Desta feita, o condenado é um agente da polícia da província de Yunnan. O homem disparou contra um condutor durante uma discussão por causa de uma disputa de um risco num automóvel. O polícia foi condenado à pena de morte, sendo que o tribunal decidiu também que deverá pagar uma compensação de 100 mil yuan à família da vítima.
O autor do crime não fugiu e até confessou o crime mas, entendeu o tribunal, não merece outro tipo de pena porque não teve a iniciativa de se entregar às autoridades policiais.

Julgamentos gravados

“A China adere ao princípio da legalidade determinando uma punição para cada tipo de crime, penas adequadas aos diferentes delitos, a aplicação do direito penal a todos e a publicidade dos julgamentos.”
Em matéria de julgamentos, o Governo Central dita agora que todas as audiências sejam gravadas, bem como outras actividades relevantes passadas em tribunal, sendo que os registos devem ser arquivados.
“Os tribunais populares são obrigados por lei a explicar as razões dos casos que são julgados à porta fechada”. O plano tem ainda directrizes sobre os direitos dos advogados, que poderão encontrar-se com os seus clientes, bem como conduzir investigações e recolher provas dos casos que estão a tratar.

Governo mais transparente

No plano político, fica a promessa de aumentar a transparência governamental através da divulgação ao público de informações relevantes, incluindo receitas, gastos e planos de desenvolvimento.
Quanto à participação na vida política, o Governo Central diz que o órgão legislativo do país contará com mais representantes das minorias étnicas, mulheres e agricultores.
As autoridades garantem também que “todos os canais serão desbloqueados para garantir aos cidadãos o seu direito a serem ouvidos”.
O documento toca ainda noutro ponto sensível: o modo como os jornalistas podem trabalhar no país.
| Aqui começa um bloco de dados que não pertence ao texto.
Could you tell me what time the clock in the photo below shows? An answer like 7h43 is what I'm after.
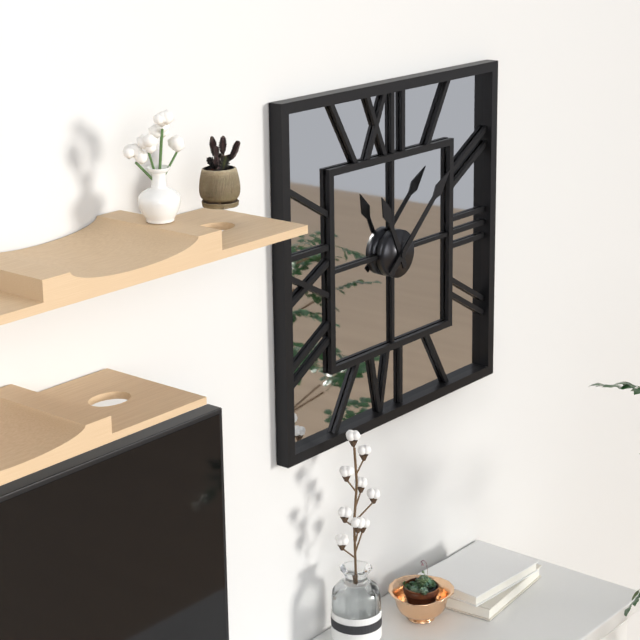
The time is 11h08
Nesta matéria, o plano de acção remete para a legislação em vigor. “O direito dos jornalistas recolherem materiais, criticarem, comentarem e publicarem será assegurado de acordo com a lei. O direito dos cidadãos utilizaram a Internet, de acordo com a lei, será também garantido.”
A Internet é outro dos pontos fracos da China em matéria de liberdade de expressão, com cada vez mais “dissidentes” a serem punidos por aquilo que publicam na rede global, e um controlo muito apertado dos conteúdos que circulam online.

Ouvidos atentos

Para colmatar esta falta de liberdade de expressão – não admitida pela China -, o plano de acção determina que a Conferência Consultiva Política do Povo Chinês enderece convites a mais organizações sociais para que estas relatem as opiniões da população.
“Os canais para os cidadãos expressarem as suas queixas, por cartas e por visitas, serão alargados e permanecerão desbloqueados”, afirmam as autoridades de Pequim, que pretendem criar um sistema de queixas a nível nacional e uma estrutura estatal para lidar com as reclamações.
O Governo admite que “a China tem um longo caminho à sua frente para melhorar a situação dos direitos humanos no país”, apesar dos “esforços incessantes” que foram feitos nesse sentido desde a criação da República Popular em 1949.
As autoridades referem ainda que o plano foi concebido como resposta ao pedido feito pelas Nações Unidas. “É também baseado nos pontos essenciais da Declaração Universal dos Direitos Humanos e no Pacto Internacional dos Direitos Civis e Políticos”, acrescenta a Xinhua.